Please repeat, exactly as written, the line containing "4. Yarn向集群提交jo" and every line after it through the end of the records below.

* MATERIALS PROVIDED
"""

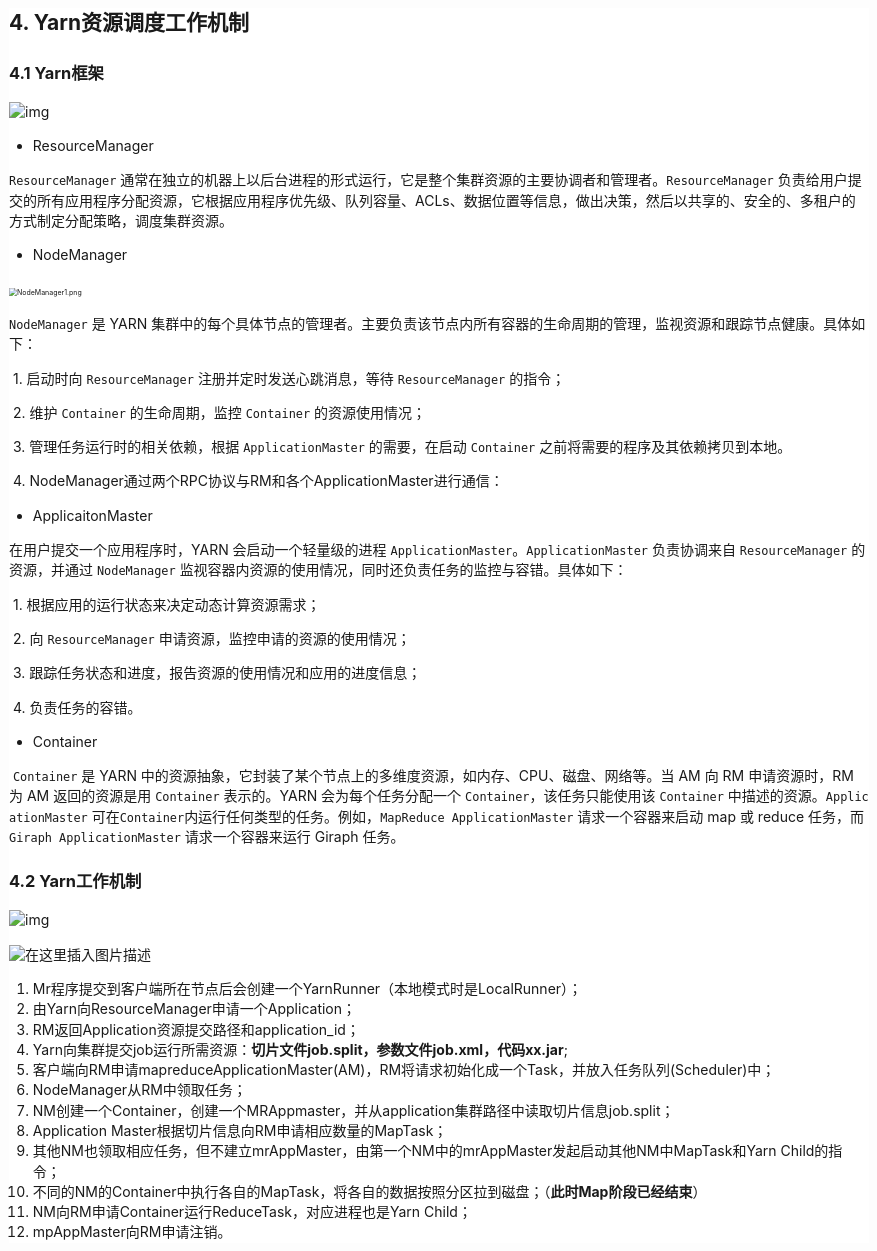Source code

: ## 4. Yarn资源调度工作机制

### 4.1 Yarn框架

![img](https://typora-1308702321.cos.ap-guangzhou.myqcloud.com/typora/202208081411082.png)

- ResourceManager

`ResourceManager` 通常在独立的机器上以后台进程的形式运行，它是整个集群资源的主要协调者和管理者。`ResourceManager` 负责给用户提交的所有应用程序分配资源，它根据应用程序优先级、队列容量、ACLs、数据位置等信息，做出决策，然后以共享的、安全的、多租户的方式制定分配策略，调度集群资源。

- NodeManager



<img src="https://typora-1308702321.cos.ap-guangzhou.myqcloud.com/typora/202208051653127.png" alt="NodeManager1.png" style="zoom:50%;" />

`NodeManager` 是 YARN 集群中的每个具体节点的管理者。主要负责该节点内所有容器的生命周期的管理，监视资源和跟踪节点健康。具体如下：

​		1. 启动时向 `ResourceManager` 注册并定时发送心跳消息，等待 `ResourceManager` 的指令；

​		2. 维护 `Container` 的生命周期，监控 `Container` 的资源使用情况；

​		3. 管理任务运行时的相关依赖，根据 `ApplicationMaster` 的需要，在启动 `Container` 之前将需要的程序及其依赖拷贝到本地。

​		4. NodeManager通过两个RPC协议与RM和各个ApplicationMaster进行通信：

- ApplicaitonMaster

在用户提交一个应用程序时，YARN 会启动一个轻量级的进程 `ApplicationMaster`。`ApplicationMaster` 负责协调来自 `ResourceManager` 的资源，并通过 `NodeManager` 监视容器内资源的使用情况，同时还负责任务的监控与容错。具体如下：

​		1. 根据应用的运行状态来决定动态计算资源需求；

​		2. 向 `ResourceManager` 申请资源，监控申请的资源的使用情况；

​		3. 跟踪任务状态和进度，报告资源的使用情况和应用的进度信息；

​		4. 负责任务的容错。

- Container

​		`Container` 是 YARN 中的资源抽象，它封装了某个节点上的多维度资源，如内存、CPU、磁盘、网络等。当 AM 向 RM 申请资源时，RM 为 AM 返回的资源是用 `Container` 表示的。YARN 会为每个任务分配一个 `Container`，该任务只能使用该 `Container` 中描述的资源。`ApplicationMaster` 可在`Container`内运行任何类型的任务。例如，`MapReduce ApplicationMaster` 请求一个容器来启动 map 或 reduce 任务，而 `Giraph ApplicationMaster` 请求一个容器来运行 Giraph 任务。

### 4.2 Yarn工作机制

![img](https://typora-1308702321.cos.ap-guangzhou.myqcloud.com/typora/202208081423625.png)







![在这里插入图片描述](https://typora-1308702321.cos.ap-guangzhou.myqcloud.com/typora/202207291733560.png)


1. Mr程序提交到客户端所在节点后会创建一个YarnRunner（本地模式时是LocalRunner）；
2. 由Yarn向ResourceManager申请一个Application；
3. RM返回Application资源提交路径和application_id；
4. Yarn向集群提交job运行所需资源：**切片文件job.split，参数文件job.xml，代码xx.jar**;
5. 客户端向RM申请mapreduceApplicationMaster(AM)，RM将请求初始化成一个Task，并放入任务队列(Scheduler)中；
6. NodeManager从RM中领取任务；
7. NM创建一个Container，创建一个MRAppmaster，并从application集群路径中读取切片信息job.split；
8. Application Master根据切片信息向RM申请相应数量的MapTask；
9. 其他NM也领取相应任务，但不建立mrAppMaster，由第一个NM中的mrAppMaster发起启动其他NM中MapTask和Yarn Child的指令；
10. 不同的NM的Container中执行各自的MapTask，将各自的数据按照分区拉到磁盘；（**此时Map阶段已经结束**）
11. NM向RM申请Container运行ReduceTask，对应进程也是Yarn Child；
12. mpAppMaster向RM申请注销。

"""

* TASK SOLUTION
4. Yarn向集群提交job运行所需资源：**切片文件job.split，参数文件job.xml，代码xx.jar**;
5. 客户端向RM申请mapreduceApplicationMaster(AM)，RM将请求初始化成一个Task，并放入任务队列(Scheduler)中；
6. NodeManager从RM中领取任务；
7. NM创建一个Container，创建一个MRAppmaster，并从application集群路径中读取切片信息job.split；
8. Application Master根据切片信息向RM申请相应数量的MapTask；
9. 其他NM也领取相应任务，但不建立mrAppMaster，由第一个NM中的mrAppMaster发起启动其他NM中MapTask和Yarn Child的指令；
10. 不同的NM的Container中执行各自的MapTask，将各自的数据按照分区拉到磁盘；（**此时Map阶段已经结束**）
11. NM向RM申请Container运行ReduceTask，对应进程也是Yarn Child；
12. mpAppMaster向RM申请注销。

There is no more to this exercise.